On a more outward-looking and positive note I recommend the March 13 edition of the Death, Sex & Money podcast Alone Together: A COVID 19 Call-In if you want to hear nuanced, diverse, and smart thoughts on this topic.

Spring is starting to appear around the Foreign Service Institute
Thinking about leadership for a moment, if there is an easy-win outcome I hope for out of the pandemic scare, it would be reframing how we think of U.S. work culture vis-a-vis our health. In the leadership course, I sat by an A-100 colleague who handed me a throat lozenge after I coughed. I sat unconsciously flattening the wrapper against my pant leg, and then noticed there were little sayings on it. “Nothing you can’t handle.” “Go for it.” “Impress yourself today.” “You can do it and you know it.” “Put your game face on.” “Buckle down and push forth!”

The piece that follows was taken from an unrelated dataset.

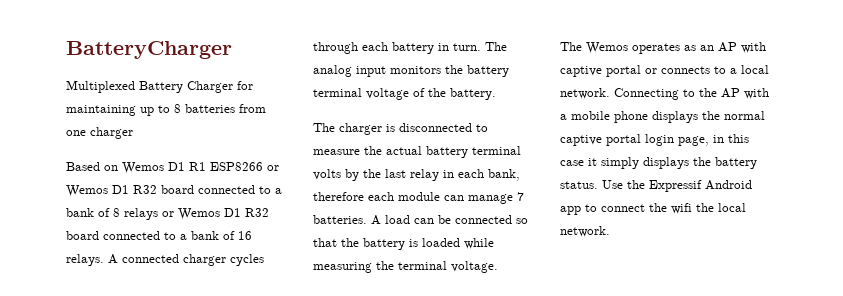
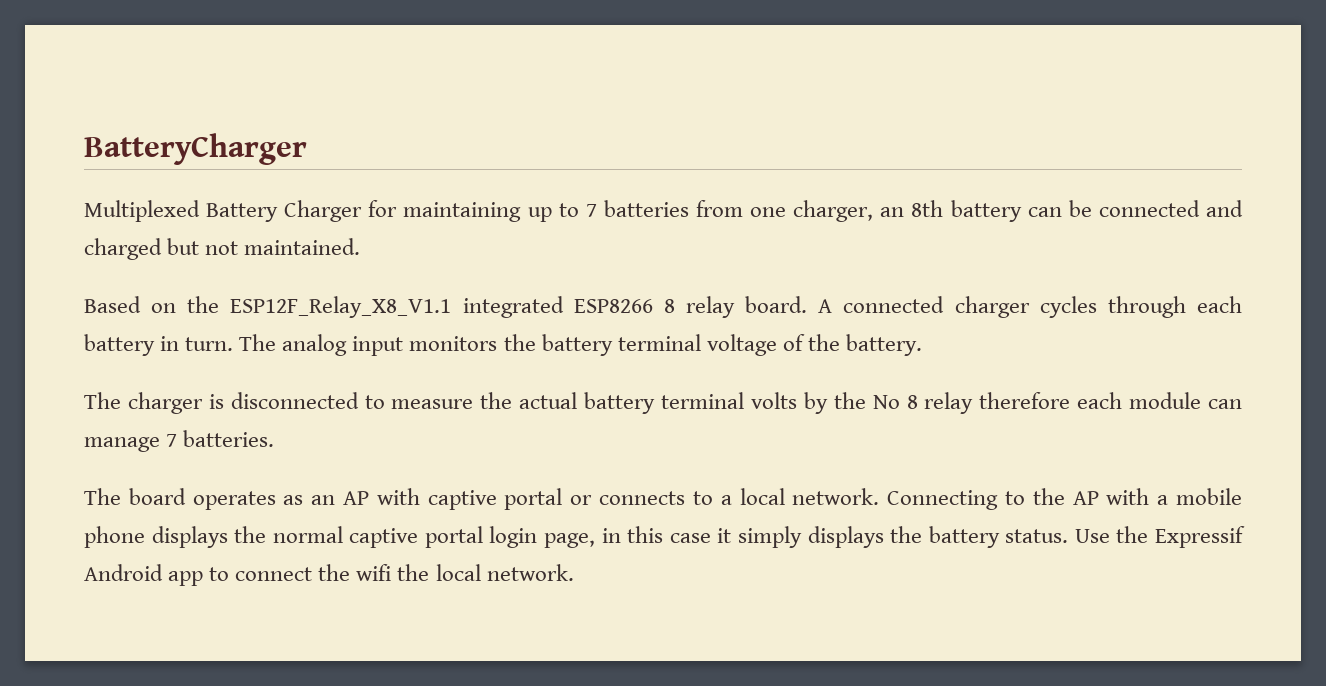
[174,104,181,113] 8 -> [585,204,597,217] 7
[90,127,133,139] [66,162,279,174] [66,185,282,197] [66,208,269,220] [66,231,252,240] [66,254,104,266] charger // Based on Wemos D1 R1 ESP8266 or Wemos D1 R32 board connected to a bank of 8 relays or Wemos D1 R32 board connected to a bank of 16 relays. -> [793,200,1243,222] [84,238,361,260] [84,296,808,318] charger, an 8th battery can be connected and charged but not maintained. // Based on the ESP12F_Relay_X8_V1.1 integrated ESP8266 8 relay board.
[385,169,520,181] last relay in each bank, -> [872,392,974,414] No 8 relay
[371,215,528,225] [313,238,494,250] [313,261,498,273] [560,42,628,54] A load can be connected so that the battery is loaded while measuring the terminal voltage. // The Wemos -> [84,488,186,505] // The board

Foreign Service Problems Tumblr
What about… “The work will still be there tomorrow.” “Take care of yourself and those around you.” “You don’t have to be the hero today.”
Or, “If you don’t have your health, you don’t have anything.”
I generally refuse to let coronavirus fears get the better of me, and I also refuse to fearfully tinker with my investment portfolio strategies. For someone who isn’t retiring for at least another 25 years, Buy Low and Sell High is my mantra.

The feeling of buying right before the market regains its footing
Buckle up friends, and let’s ride out these strange times safely together.